Şemsettin Küzeci bakar ki, “Şurada hata yapmışım, burada yanlış yapmışım” gibi düzeltmelerle kendini yetiştirir. Bugünkü Şemsettin Küzeci bu aşamalardan geçmiştir… O günleri, o gazete yöneticisi ve Allah’ın rahmetine kavuşan Nevzat Abdülkerim ile Seyfettin Biravcı’yı hiç unutamıyor. Tanışma fırsatı bulduğum ve şahsımla ilgili yazdığı bir makalesinden dolayı kendisiyle gurur duyduğum, Şehit olarak aramızdan ayrılan Seyfettin Biravcı’yı ben de unutamıyorum. Mekânları cennet olsun.
Evde Çocuklarına
Şemsettin Küzeci, evde çocukları Aybeniz’le Yunus karşısında da, önce iyi bir baba, şefkatli bir baba. Ama zaman zaman Aybeniz’e verdiği, gazete kupürlerinin kesilmesi, düzenlenmesi, dosyalanması, bilgisayarda değişik metinlerin yazılması, toplantılarda fotoğraf ve video çekimlerinde Aybeniz’e karşı tam bir “otorite”…olup çıkıyor.

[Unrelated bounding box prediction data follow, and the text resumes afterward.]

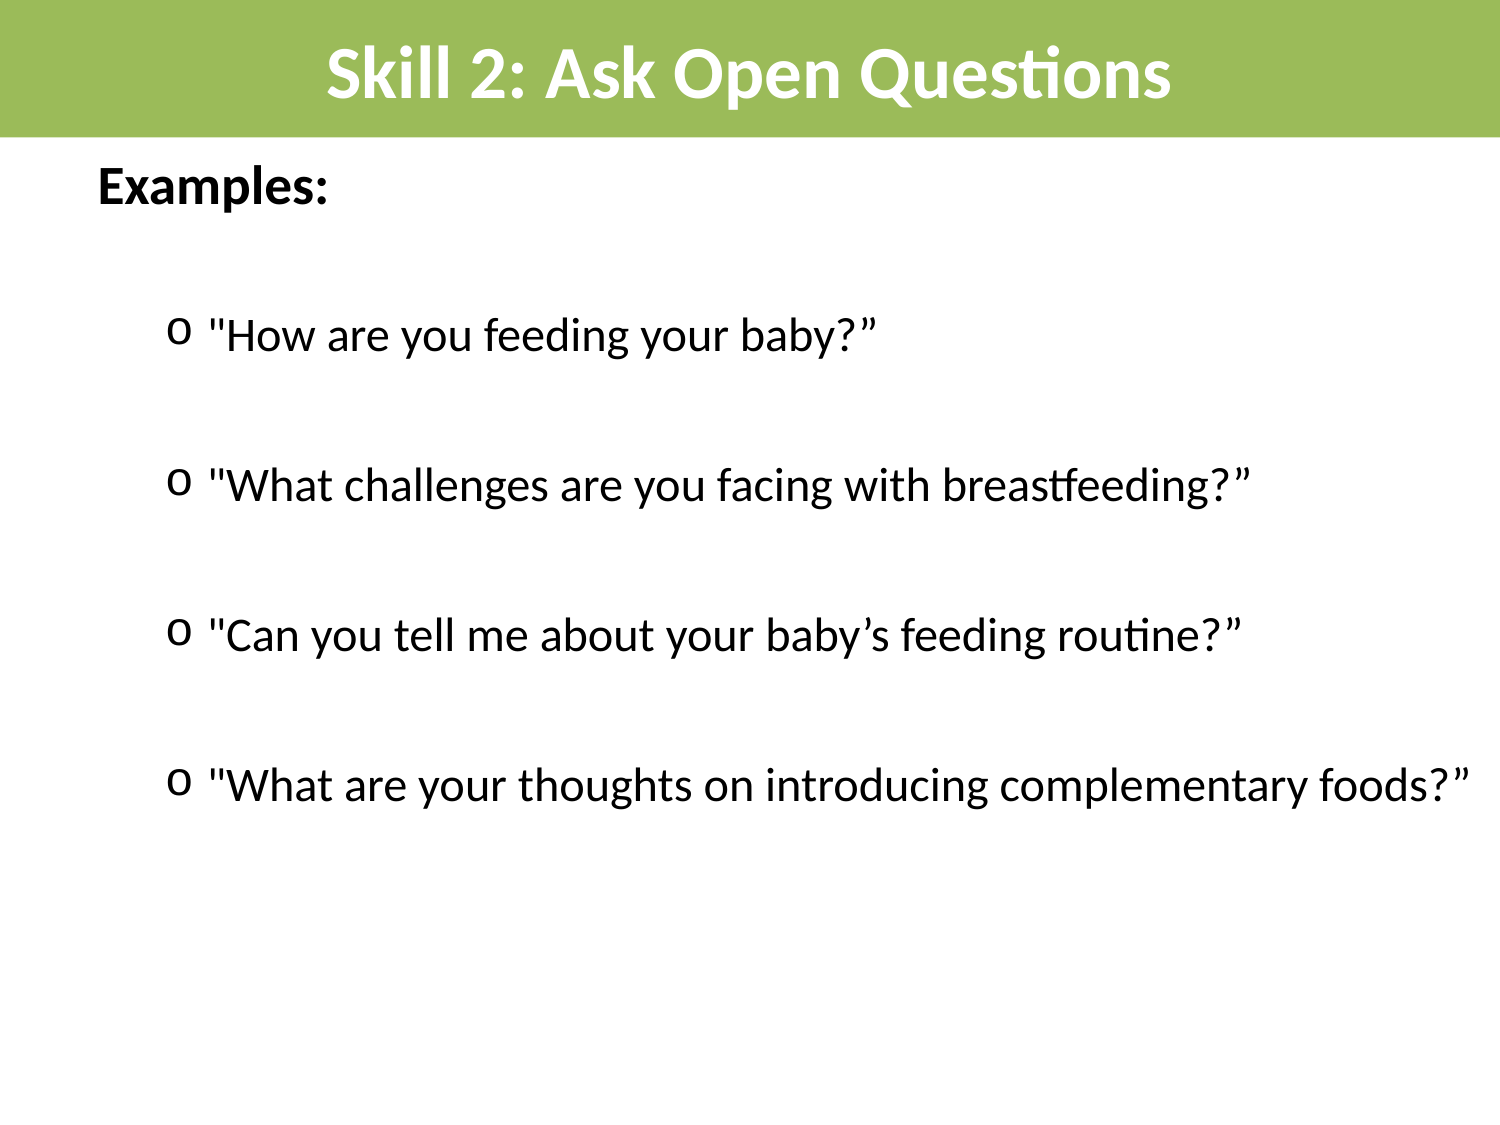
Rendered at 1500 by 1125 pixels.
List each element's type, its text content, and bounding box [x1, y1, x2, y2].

list Examples: "How are you feeding your baby?” "What challenges are you facing with breastfeeding?” "Can you tell me about your baby’s feeding routine?” "What are your thoughts on introducing complementary foods?” [82, 142, 1495, 885]
text_box Skill 2: Ask Open Questions [0, 0, 1500, 138]
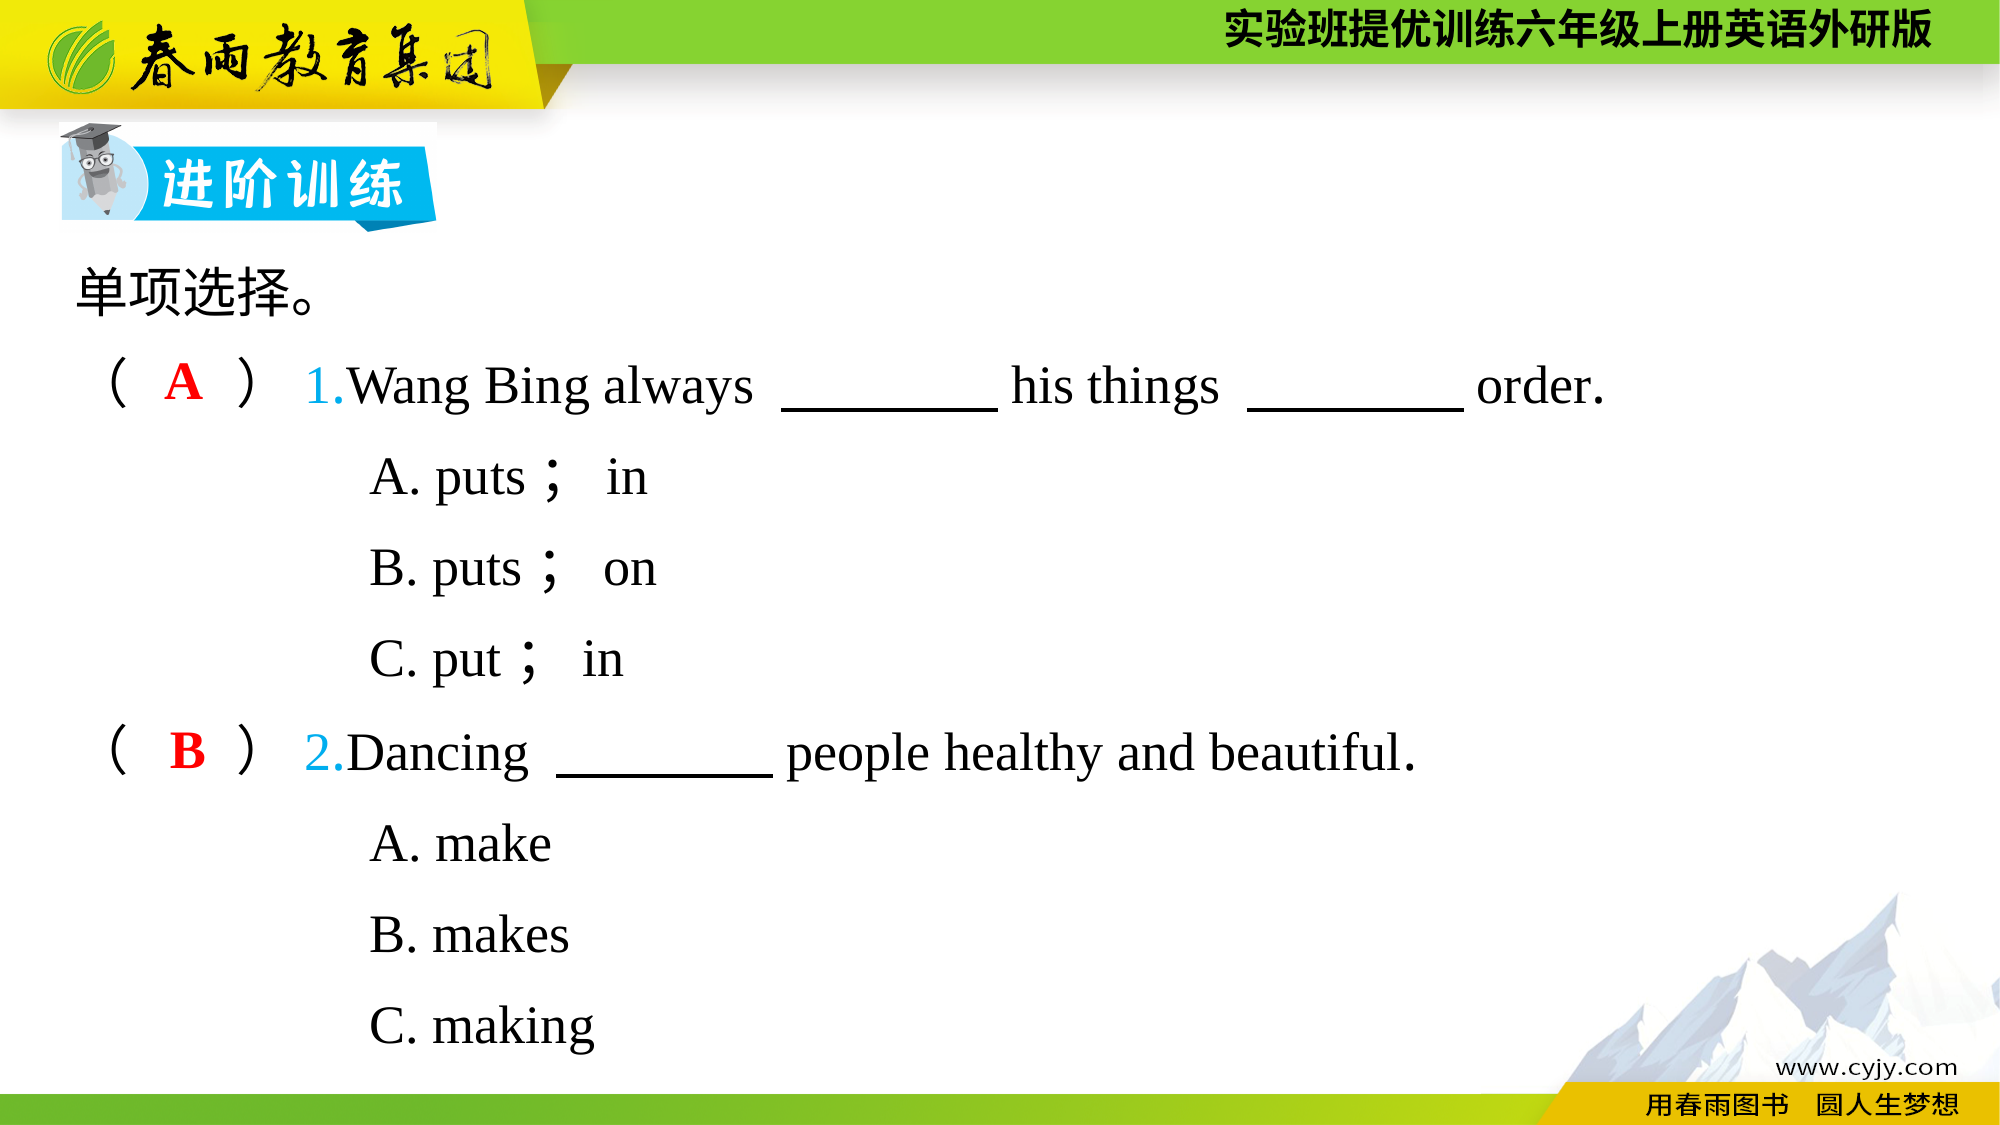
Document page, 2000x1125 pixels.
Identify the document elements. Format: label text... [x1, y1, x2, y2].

picture [0, 0, 2000, 1125]
list 单项选择。 （ ）1.Wang Bing always his things order. A. puts；in B. puts；on C. put；in [59, 224, 1944, 682]
text_box B [155, 680, 244, 787]
text_box A [149, 311, 244, 418]
text_box （ ）2.Dancing people healthy and beautiful. A. make B. makes C. making [59, 682, 1944, 1062]
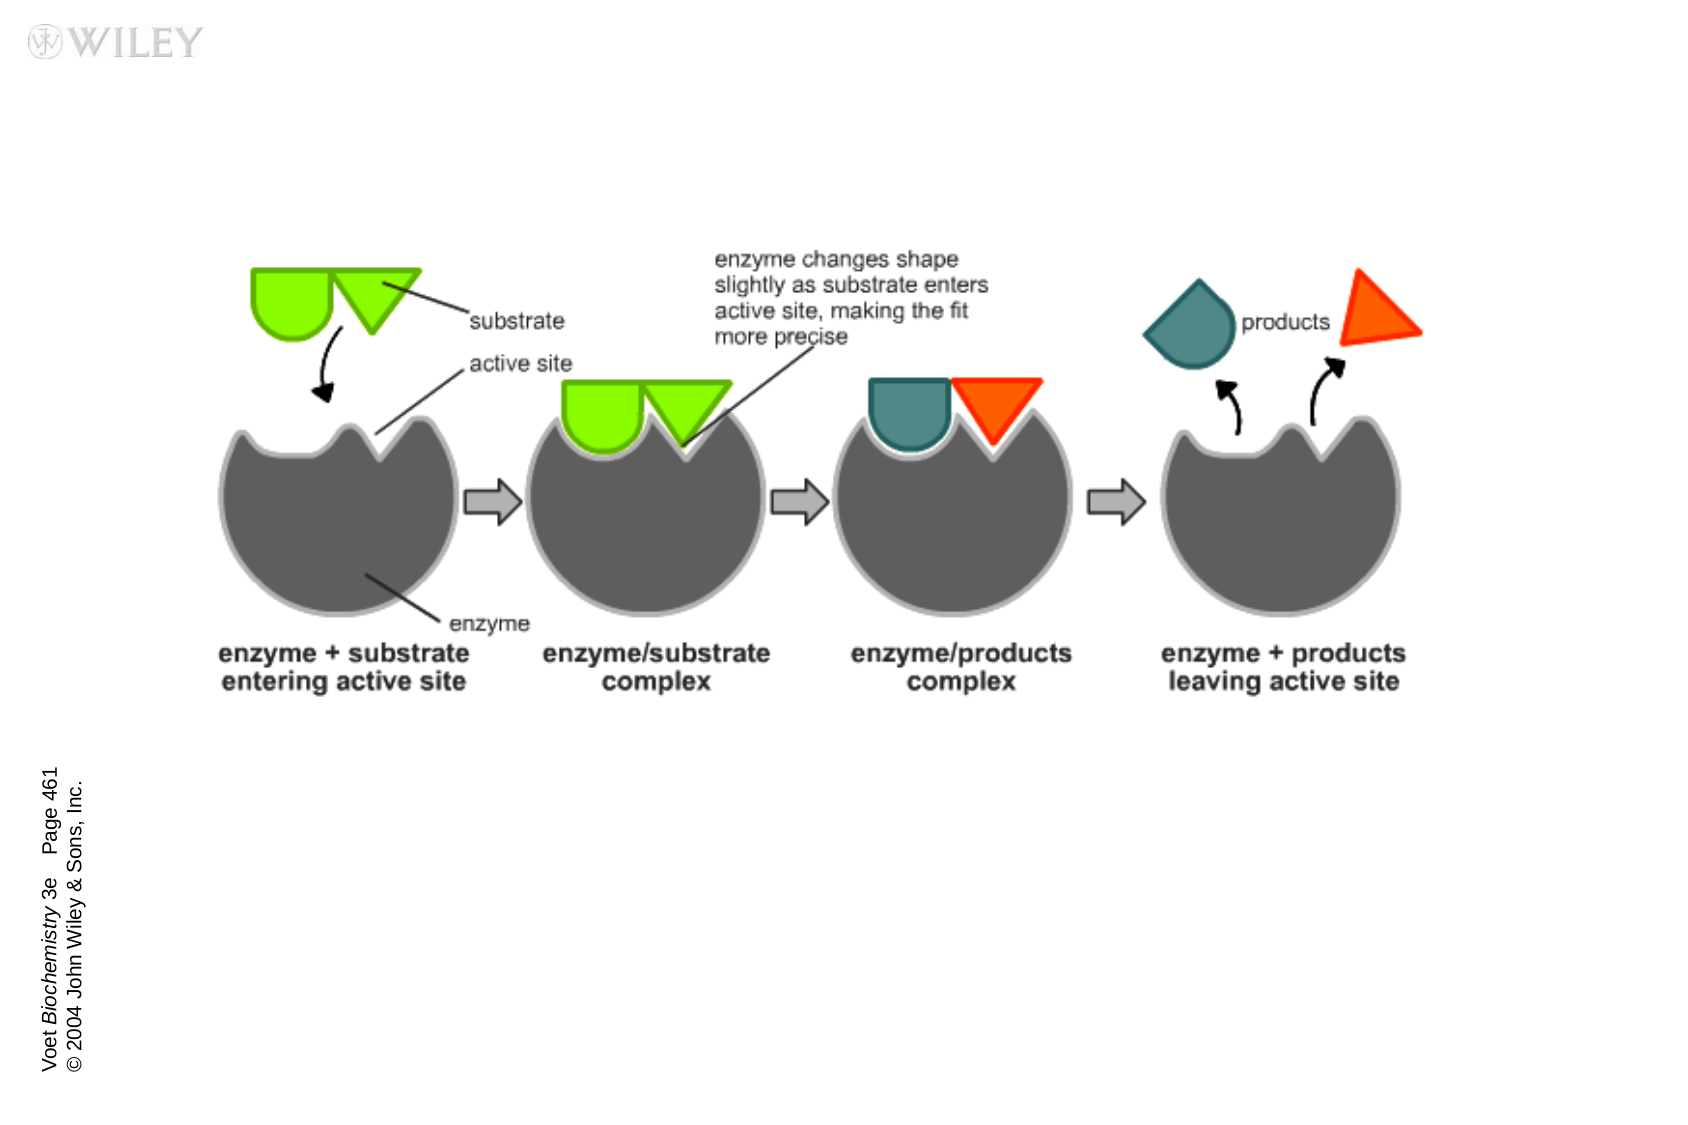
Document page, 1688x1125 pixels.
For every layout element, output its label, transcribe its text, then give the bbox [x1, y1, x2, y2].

text_box Page 461 [28, 733, 69, 871]
picture [193, 237, 1444, 726]
footer Voet Biochemistry 3e © 2004 John Wiley & Sons, Inc. [28, 625, 113, 1088]
picture [28, 24, 205, 61]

Şemsettin Küzeci’nin bu özelliği çalışma hayatının her aşamasında ve kademsinde görürüz. O, yumuşaklığıyla, sertliğini birleştirerek gösteren, tavizsiz bir yönetici olup çıkar karşımıza. Burada gerek çocuklarının gerekse görev yaptığı yerlerde çalışanların yetişmeleri, hayat mücadelesinde başarılı olmalarının hedeflendiğini hatırlamalıyız.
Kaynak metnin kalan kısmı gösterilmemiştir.